Midwest Overview - July 2009
This was the coldest July on record for the nine-state Midwest region, based on preliminary temperature data. The average temperature for the region was 68.0°F, 4.7°F below normal. The previous record was 68.9°F in 1992. Illinois, Indiana, and Iowa also set their state record in July. Wisconsin, Michigan, Ohio, and Kentucky recorded their second coldest July, while Minnesota was third and Missouri was fourth.
The entire Midwest was below normal ranging from about 2°F below normal in eastern Ohio to as much as 6°F below normal in eastern Iowa (Figure 1). The region was below normal nearly every day in July with two particularly cold periods, July 1-9 and July 17-23. There were fewer than 20 record highs observed while more than 1800 record lows were recorded in July. The record lows were spread across all nine states (Figure 2) with the number of record lows in each state ranging from just over a hundred in Ohio to more than 250 in Wisconsin, Iowa, Illinois, and Missouri.
High temperatures were depressed more so than minimum temperatures. Of the 1832 record lows, 444 were record low minimum temperatures and 1388 were record low maximum temperatures. 90°F days were much rarer than normal for July (Figure 3). Typical counts range up to the middle teens in the southern Midwest, but July 2009 had about a dozen fewer 90°F days than normal.
Many stations in the Midwest recorded their coolest July in 2009.

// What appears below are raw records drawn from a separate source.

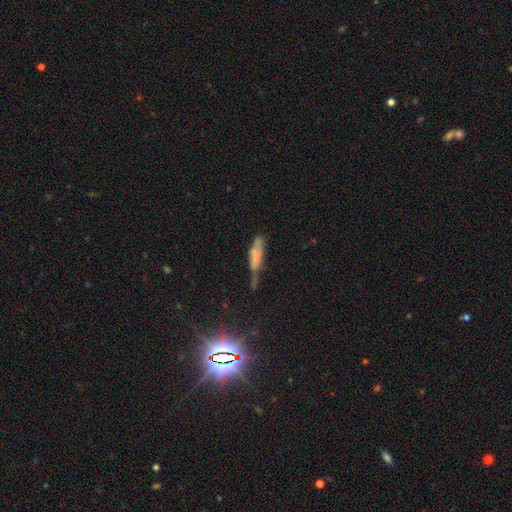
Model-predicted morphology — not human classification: This appears to be a smooth galaxy with no disk features (59%) that is cigar-shaped (69%). Merging: none (35%).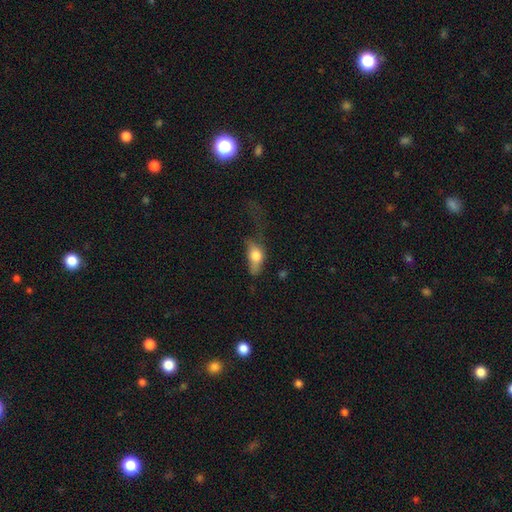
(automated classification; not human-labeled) This is likely a smooth galaxy (72%). How rounded: likely in between (79%). Merging: possibly major disturbance (48%).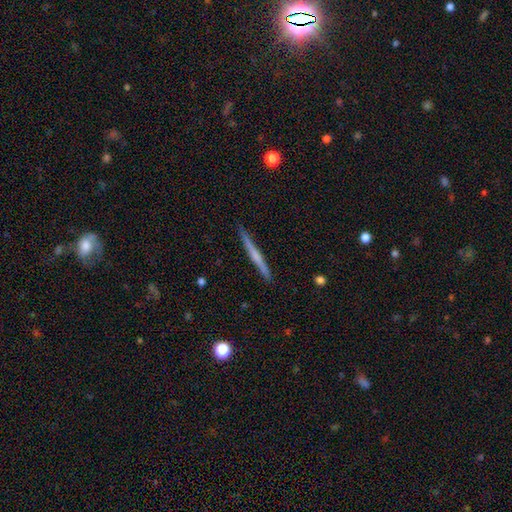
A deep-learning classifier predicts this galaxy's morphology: Smooth or featured? featured or disk (57%)
Edge-on disk? yes (98%)
Edge-on bulge? none (55%)
Merging? none (90%)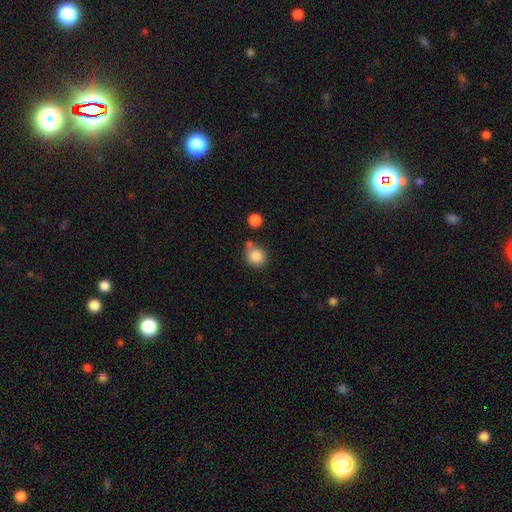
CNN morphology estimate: smooth-or-featured: smooth: 85% | star or artifact: 9% | featured or disk: 6%
  how-rounded: round: 86% | in between: 13% | cigar-shaped: 1%
  merging: none: 64% | merger: 18% | minor disturbance: 13% | major disturbance: 4%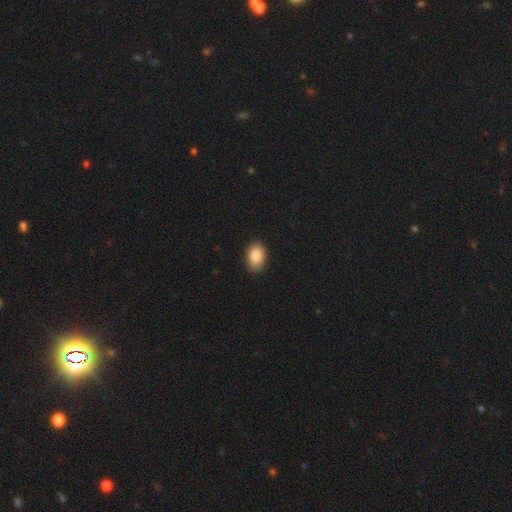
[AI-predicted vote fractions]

Precipitation varied from below 50% of normal in central Minnesota and most of Wisconsin to as much as 150% of normal in southern Missouri, southern Illinois, western Kentucky, and along the Ohio River (Figure 4). Two additional areas of above normal precipitation were northwest Iowa and along the Mississippi River in eastern Iowa and northwest Illinois. Drought conditions persist across east central Minnesota, the northern two-thirds of Wisconsin, and upper Michigan. An emerging dry area extends from central Ohio into northern Indiana and southern Michigan.
Crops Behind Schedule
Crops across the Midwest are developing behind schedule but the reasons vary. Delayed development can be attributed to late planting, dry conditions, and the cool weather in various parts of the region. Some warmer weather would be welcome to accelerate growth but additional water would be needed from Minnesota to Ohio in order to avoid stressing the crops.
Severe weather has been somewhat dampened by the cool weather in July. On nine days there were a total of 27 tornado reports in the Midwest during July. Lightning caused the only Midwest weather fatality in July when a teenager was struck in Minnesota on July 21st.
River flooding has been largely absent in July. This spring’s high water has receded and Midwest rivers have largely remained in their banks throughout the month.